Ethical lending is straightforward in principle: originate loans that serve the borrower's actual financial needs, with complete transparency about costs and terms, responsible underwriting that verifies the ability to repay, and fair pricing. An ethical lender doesn't profit from borrower confusion or from structuring loans that the lender expects to fail. The lender and borrower succeed together. In practice, ethical lending means no hidden fees, no bait-and-switch on terms, no steering into higher-cost products when the borrower qualifies for better, and treating borrowers as informed adults entitled to understand every aspect of the transaction. Our ethical lending guide covers what this looks like in practice.
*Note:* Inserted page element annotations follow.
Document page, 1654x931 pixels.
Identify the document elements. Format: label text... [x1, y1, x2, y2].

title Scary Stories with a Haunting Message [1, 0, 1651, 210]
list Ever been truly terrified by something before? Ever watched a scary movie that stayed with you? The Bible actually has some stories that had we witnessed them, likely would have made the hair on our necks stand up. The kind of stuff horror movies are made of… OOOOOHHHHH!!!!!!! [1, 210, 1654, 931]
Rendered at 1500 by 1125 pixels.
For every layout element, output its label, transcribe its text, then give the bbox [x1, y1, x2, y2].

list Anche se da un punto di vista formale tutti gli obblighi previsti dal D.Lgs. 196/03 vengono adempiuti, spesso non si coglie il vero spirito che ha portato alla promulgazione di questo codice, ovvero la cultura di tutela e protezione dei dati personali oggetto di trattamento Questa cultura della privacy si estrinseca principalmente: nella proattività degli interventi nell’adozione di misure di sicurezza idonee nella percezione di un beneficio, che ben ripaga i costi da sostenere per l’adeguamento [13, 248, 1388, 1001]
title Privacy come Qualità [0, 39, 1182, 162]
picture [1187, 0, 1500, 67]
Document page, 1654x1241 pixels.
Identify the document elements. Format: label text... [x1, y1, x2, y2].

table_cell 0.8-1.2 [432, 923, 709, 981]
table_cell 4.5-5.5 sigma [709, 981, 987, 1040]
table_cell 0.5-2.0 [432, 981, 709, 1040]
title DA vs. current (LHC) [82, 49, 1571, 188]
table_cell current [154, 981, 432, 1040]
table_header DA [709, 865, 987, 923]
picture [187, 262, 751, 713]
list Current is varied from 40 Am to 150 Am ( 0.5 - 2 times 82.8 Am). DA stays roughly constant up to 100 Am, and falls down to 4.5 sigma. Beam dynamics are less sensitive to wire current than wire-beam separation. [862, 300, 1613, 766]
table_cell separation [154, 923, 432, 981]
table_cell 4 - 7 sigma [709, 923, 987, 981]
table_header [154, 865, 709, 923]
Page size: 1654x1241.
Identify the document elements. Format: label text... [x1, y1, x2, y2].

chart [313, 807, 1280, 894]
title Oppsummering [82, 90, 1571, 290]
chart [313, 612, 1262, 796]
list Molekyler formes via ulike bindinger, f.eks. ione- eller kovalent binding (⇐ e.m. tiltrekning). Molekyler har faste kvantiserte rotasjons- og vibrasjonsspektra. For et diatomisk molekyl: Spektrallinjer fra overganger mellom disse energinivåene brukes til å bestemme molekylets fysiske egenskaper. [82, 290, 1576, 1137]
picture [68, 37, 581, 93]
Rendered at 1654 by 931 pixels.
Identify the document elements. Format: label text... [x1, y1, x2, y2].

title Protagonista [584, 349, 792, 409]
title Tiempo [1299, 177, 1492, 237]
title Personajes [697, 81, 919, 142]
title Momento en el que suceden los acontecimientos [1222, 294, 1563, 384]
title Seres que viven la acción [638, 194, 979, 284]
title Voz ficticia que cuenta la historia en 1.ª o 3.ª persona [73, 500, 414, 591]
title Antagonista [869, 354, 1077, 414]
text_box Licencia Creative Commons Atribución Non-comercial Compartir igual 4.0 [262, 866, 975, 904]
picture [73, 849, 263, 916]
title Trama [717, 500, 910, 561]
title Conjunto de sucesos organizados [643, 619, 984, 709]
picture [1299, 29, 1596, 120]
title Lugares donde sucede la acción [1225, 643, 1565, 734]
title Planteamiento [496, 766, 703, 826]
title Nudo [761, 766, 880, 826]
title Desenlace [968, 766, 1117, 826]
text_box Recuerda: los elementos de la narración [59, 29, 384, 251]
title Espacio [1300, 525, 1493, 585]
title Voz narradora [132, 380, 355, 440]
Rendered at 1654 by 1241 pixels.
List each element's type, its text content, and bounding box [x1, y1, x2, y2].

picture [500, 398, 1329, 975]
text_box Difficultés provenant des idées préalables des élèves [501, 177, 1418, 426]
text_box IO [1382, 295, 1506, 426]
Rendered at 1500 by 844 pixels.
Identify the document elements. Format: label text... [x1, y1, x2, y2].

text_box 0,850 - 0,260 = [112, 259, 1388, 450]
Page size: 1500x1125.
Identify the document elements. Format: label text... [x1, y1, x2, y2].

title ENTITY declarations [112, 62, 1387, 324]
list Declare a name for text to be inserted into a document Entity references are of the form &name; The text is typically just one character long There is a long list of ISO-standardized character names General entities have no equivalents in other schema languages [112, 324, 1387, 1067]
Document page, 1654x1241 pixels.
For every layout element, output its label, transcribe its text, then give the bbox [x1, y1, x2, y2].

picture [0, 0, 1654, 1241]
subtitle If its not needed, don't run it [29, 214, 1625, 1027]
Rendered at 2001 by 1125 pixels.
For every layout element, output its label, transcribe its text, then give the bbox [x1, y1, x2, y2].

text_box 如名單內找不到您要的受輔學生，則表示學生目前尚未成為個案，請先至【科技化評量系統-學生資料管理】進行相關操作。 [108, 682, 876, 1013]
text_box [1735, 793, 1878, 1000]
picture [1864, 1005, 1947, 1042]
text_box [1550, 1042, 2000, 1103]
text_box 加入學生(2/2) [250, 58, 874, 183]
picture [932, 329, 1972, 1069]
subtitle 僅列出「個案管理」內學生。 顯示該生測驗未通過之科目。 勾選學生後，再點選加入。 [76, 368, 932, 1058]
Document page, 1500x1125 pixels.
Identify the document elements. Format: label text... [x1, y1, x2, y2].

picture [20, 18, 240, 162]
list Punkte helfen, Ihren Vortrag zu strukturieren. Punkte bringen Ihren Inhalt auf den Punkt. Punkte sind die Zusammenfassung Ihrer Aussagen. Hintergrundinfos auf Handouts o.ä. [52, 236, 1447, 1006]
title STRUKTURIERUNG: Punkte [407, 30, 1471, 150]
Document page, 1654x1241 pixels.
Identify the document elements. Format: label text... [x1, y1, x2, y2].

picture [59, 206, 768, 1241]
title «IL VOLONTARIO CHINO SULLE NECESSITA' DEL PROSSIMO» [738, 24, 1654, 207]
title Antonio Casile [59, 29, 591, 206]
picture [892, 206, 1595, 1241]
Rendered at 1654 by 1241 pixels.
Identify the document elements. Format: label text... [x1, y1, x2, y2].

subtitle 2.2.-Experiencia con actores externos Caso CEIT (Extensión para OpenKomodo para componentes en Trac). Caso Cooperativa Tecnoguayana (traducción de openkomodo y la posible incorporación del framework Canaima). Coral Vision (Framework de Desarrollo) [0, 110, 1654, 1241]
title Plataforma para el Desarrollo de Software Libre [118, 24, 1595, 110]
Can I report predatory lending?
Yes, and you should. If you believe a lender has engaged in predatory or illegal practices, you have multiple reporting avenues. The Consumer Financial Protection Bureau accepts complaints at consumerfinance.gov/complaint and investigates violations of federal consumer financial law. The Michigan Department of Insurance and Financial Services (DIFS) regulates state-licensed mortgage professionals and can take disciplinary action. The FTC handles unfair or deceptive trade practices. HUD handles RESPA and fair housing complaints. Your state attorney general's office handles violations of the Michigan Consumer Protection Act. Document every communication, keep copies of all loan documents, and consult a consumer protection attorney about private legal remedies as well.
Federal Laws Explained
What is HOEPA?
HOEPA, the Home Ownership and Equity Protection Act, is a federal law specifically targeting high-cost residential mortgage loans. A loan qualifies as high-cost under HOEPA if its APR exceeds defined thresholds above the average prime offer rate, or if its points and fees exceed specified limits. Once classified as high-cost, the loan is subject to significant restrictions. Lenders cannot include balloon payments for loans shorter than seven years. Most prepayment penalties are prohibited. Additional pre-closing disclosures are required. And the lender must verify the borrower's ability to repay. Violations of HOEPA's requirements can entitle borrowers to rescind the loan and recover damages including attorney fees. For detailed coverage, see our predatory lending laws page.
What is RESPA?
RESPA, the Real Estate Settlement Procedures Act, is a federal law protecting borrowers in residential real estate transactions. It requires lenders to provide a Loan Estimate within three business days of receiving a completed application and a Closing Disclosure at least three business days before closing. These documents provide standardized disclosure of all loan terms and estimated costs, giving borrowers time to review and question anything unexpected. RESPA also prohibits kickback or referral fee arrangements between settlement service providers. If your lender is steering you to an affiliated title company in exchange for a referral payment, that's a RESPA violation. RESPA also governs escrow account administration and requires timely lender responses to written borrower inquiries about loan servicing.